No, they weren't migraines. That was the only time in my life that I've ever had headaches frequently.

> I had the stupidity to be off ADs for about a year trying SamE and so forth.

Some of that stuff is actually worth trying. Don't kick yourself for doing it. What else did you try besides SamE?

> Martin Jensen. His book is an informal self-published deal. He gets a lot of criticism for his approach which is basically to "trial" you through many meds very quickly and some people feel his treatment of the science behind mental illness is sloppy. But the book is great for a quick concise run down of the meds, there side effects, the probability of success with certain meds and so forth. You will be happy to note that he does include opiates. I refer to his book a lot as sort of a handbook for where I am because he lists the stimulants and so forth with worksheets as to what has been tried and the effects. His phone number (to order the book) is 949-363-2600.

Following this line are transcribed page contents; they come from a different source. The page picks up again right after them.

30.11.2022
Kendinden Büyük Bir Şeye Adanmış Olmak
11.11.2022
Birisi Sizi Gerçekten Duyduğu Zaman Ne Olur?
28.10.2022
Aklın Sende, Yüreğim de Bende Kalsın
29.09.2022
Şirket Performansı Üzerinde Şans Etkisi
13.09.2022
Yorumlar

You're right, it does sound pretty unscientific: some meds work quickly (like within 3 hours after taking them), some take a few days to work, and some can take weeks. You can't generalise about how

On the other hand, with all the antidepressants that have worked for me, I've at least noticed something within two weeks, although it may have taken longer to realise the full therapeutic effect. So I think there is something to the idea of brief trials.

> I'm so sorry to hear this. So you are past the therapuetic dose range and still not in remission?

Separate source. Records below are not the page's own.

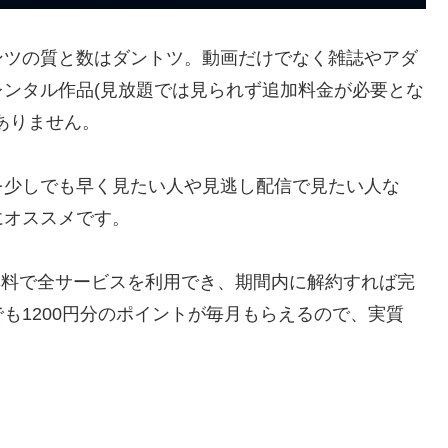
ンツの質と数はダントツ。動画だけでなく雑誌やアダ
ンタル作品(見放題では見られず追加料金が必要とな
ありません。
を少しでも早く見たい人や見逃し配信で見たい人な
にオススメです。
間無料で全サービスを利用でき、期間内に解約すれば完
も1200円分のポイントが毎月もらえるので、実質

Oh no, it's definitely working -- didn't I mention that? I just hope that it will still work at the lower dose that I'm taking now!

> Tough timing too with your pdoc being out of town. Did you guys formulate a game plan for this contingency before he left for vacation?

Nope. Neither of us really thought it was likely that there'd be a problem like this; we just thought that it would be a good idea to check the serum level because of some past experiences I've had with medications that suggested I might be deficient in the relevant enzyme.